Microsoft. Microsoft did not become an owner but a lender to Dell. This will cost the company more than just money. Will it restrict the vendor from providing certain products or solutions?
Processes. Dell needs to revamp its development, operations, and sales processes to be fully integrated and customer relationship based. The customer must come first; not the products or services. This will be a long-term change, which may be agonizing at times.
Technology. Today Dell assembles some products and has the intellectual property (IP) for those products and services that the company acquired. Can it leverage the IP and become recognized as an innovator or will the IP assets wither and the talent depart? Over the past year Dell has been bringing on board the resources to take advantage of the assets. Will the new Dell continue down the same path? If Dell stays in the end-user computing space, will it be able to figure out how to do mobility and social (key components to staying competitive)? If not, will it bite the bullet and exit the business?

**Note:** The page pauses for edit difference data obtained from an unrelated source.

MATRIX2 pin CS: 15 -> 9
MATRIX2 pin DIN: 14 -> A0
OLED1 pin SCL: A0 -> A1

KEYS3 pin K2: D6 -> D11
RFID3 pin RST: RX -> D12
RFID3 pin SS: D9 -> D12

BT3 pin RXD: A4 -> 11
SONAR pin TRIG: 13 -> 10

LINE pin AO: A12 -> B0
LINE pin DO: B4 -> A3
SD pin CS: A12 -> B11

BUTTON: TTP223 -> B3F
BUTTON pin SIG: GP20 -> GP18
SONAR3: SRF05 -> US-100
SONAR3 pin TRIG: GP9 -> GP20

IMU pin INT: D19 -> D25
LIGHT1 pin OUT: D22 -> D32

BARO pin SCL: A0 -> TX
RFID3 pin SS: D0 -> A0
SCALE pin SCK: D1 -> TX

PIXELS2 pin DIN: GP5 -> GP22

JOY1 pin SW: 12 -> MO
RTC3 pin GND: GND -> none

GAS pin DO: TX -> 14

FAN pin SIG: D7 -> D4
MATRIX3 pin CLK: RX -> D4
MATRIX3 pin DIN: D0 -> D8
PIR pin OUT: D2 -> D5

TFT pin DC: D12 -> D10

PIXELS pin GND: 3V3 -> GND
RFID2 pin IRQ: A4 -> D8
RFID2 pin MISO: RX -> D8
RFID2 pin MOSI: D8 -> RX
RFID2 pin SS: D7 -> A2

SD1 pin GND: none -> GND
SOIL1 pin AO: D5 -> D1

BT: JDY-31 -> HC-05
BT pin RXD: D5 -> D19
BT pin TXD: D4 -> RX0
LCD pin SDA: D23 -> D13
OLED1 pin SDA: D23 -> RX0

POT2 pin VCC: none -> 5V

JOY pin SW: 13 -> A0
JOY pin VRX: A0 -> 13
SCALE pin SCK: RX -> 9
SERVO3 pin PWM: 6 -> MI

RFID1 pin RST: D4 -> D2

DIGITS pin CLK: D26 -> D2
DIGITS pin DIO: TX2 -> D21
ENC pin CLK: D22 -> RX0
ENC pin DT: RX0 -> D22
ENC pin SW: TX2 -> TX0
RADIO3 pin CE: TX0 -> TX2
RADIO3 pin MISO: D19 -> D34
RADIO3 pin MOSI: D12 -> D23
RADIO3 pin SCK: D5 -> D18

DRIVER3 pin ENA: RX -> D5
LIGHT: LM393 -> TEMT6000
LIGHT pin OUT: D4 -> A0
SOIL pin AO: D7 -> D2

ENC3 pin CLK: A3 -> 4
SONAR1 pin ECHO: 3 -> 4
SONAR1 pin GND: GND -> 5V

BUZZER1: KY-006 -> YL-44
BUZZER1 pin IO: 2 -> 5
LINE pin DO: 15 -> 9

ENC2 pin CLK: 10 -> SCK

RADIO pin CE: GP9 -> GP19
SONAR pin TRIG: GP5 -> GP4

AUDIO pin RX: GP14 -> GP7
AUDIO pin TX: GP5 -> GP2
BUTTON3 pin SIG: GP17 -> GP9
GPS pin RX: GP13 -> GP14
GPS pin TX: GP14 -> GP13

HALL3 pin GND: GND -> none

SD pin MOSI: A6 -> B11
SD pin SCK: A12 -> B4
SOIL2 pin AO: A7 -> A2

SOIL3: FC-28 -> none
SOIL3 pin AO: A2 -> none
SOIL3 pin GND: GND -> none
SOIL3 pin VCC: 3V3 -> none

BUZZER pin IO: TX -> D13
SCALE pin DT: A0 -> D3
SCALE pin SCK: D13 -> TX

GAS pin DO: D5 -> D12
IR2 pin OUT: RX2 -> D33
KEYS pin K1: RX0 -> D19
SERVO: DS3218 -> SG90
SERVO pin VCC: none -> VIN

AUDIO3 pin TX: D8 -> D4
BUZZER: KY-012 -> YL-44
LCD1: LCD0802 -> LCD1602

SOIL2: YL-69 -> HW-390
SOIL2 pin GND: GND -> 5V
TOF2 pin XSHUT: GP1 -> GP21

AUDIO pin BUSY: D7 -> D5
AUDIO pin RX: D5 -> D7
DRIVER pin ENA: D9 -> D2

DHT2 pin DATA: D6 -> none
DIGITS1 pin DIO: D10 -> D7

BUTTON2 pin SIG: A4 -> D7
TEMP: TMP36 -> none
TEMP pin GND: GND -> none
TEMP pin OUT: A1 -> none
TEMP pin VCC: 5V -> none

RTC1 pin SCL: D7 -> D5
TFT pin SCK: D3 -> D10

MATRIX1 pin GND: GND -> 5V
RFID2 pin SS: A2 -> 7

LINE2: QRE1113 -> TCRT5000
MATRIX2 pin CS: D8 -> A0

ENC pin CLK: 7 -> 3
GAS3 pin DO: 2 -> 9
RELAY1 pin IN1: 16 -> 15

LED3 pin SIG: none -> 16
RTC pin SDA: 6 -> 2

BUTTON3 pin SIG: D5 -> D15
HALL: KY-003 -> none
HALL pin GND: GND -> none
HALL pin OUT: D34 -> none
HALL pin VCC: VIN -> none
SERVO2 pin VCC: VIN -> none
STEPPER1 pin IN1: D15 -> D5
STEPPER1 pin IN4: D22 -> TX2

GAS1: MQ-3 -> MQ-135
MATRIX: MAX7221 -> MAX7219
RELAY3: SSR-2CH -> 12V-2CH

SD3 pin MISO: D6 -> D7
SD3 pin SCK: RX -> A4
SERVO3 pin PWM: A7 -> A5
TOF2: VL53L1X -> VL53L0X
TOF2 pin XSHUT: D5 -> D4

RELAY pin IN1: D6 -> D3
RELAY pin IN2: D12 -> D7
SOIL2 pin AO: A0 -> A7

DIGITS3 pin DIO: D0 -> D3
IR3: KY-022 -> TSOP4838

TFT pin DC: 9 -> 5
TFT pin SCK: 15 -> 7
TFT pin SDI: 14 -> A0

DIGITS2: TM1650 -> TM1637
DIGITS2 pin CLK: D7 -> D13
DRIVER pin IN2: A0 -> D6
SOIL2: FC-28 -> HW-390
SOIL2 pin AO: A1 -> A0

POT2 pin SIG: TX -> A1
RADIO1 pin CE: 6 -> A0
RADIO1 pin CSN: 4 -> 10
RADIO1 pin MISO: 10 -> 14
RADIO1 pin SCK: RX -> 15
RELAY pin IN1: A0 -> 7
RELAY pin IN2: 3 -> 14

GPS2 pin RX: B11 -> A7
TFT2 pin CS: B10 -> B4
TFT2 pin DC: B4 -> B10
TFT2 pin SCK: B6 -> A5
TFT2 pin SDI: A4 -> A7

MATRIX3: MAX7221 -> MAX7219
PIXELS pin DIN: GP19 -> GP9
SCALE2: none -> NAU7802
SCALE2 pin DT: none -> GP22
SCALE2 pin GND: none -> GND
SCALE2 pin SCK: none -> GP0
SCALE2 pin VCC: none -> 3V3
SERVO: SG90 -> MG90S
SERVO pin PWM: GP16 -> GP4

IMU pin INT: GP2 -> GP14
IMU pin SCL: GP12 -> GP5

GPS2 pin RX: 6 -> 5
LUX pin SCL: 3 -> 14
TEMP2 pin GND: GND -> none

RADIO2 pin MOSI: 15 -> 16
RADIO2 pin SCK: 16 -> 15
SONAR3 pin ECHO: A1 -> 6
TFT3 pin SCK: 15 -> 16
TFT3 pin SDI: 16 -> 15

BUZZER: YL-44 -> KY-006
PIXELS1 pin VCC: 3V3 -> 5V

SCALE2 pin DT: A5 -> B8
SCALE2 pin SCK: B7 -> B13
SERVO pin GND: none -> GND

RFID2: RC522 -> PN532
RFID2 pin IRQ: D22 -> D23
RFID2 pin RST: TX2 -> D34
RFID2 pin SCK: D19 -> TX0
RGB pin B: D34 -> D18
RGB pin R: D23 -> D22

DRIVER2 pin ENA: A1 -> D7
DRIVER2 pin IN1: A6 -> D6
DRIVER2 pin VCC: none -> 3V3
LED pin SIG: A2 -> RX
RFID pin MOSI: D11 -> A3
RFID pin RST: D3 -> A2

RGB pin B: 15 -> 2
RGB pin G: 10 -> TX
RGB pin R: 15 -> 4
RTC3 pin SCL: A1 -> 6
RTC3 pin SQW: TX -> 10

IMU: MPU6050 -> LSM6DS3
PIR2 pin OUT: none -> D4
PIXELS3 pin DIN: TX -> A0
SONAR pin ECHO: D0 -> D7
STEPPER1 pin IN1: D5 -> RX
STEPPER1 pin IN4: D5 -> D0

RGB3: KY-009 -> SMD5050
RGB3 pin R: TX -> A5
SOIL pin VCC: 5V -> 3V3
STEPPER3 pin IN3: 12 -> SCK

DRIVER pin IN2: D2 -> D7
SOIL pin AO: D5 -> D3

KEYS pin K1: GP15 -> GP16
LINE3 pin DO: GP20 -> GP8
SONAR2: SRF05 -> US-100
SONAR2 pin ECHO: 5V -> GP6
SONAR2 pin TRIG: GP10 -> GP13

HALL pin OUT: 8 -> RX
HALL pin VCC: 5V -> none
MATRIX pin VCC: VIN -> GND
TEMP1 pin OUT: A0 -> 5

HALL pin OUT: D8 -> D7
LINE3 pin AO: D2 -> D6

The company was at one time the leader in the PC arena. Then it became one of the top players. Now it wants to be a leader in the full-service enterprise space where it is not a top player and is losing momentum.
RFG POV: Dell has a long, tough transformation ahead. By going private it will no longer have to worry about the stock market price but will still have to answer to investors. RFG does not expect the company to pull out of any markets in the near term – although the printing and peripherals business is exposed – but a number of the executives and employees whose visions are out of sync with new direction will depart. In the full-service enterprise space Dell will have to be more than a low-cost provider. It must become a hardware, software, and services innovator, determine its positioning vis-à-vis competitors, make additional acquisitions to fill in the gaps, and spend time and resources building relationships that may not yield near-term revenues. Whether or not the stakeholders will allow the company to spend enough money and time to make the conversion is an open question. The fallback position may be to go back to being a low-cost or custom commodity provider to the commercial market. Moreover, Dell will have to invest in a new end-user computing model, watch its market share shrivel, or quit the space. One thing is for sure – it cannot be all things to all players and must pick its choices carefully. Dell must articulate its strategy to business partners, customers, and employees over the next three to six months or loyalty may falter. In any event, IT executives should expect Dell to provide support and a smooth transition for businesses that are divested, restructured, or sold. IT executives desirous of using Dell as a strategic provider should continue to work closely with Dell, keep abreast of its strategy and roadmaps and factor the knowledge into the corporate decision-making process. Additionally, IT executives should not be surprised or concerned to find the company fails to make the short-list of candidates. There are plenty of options these days.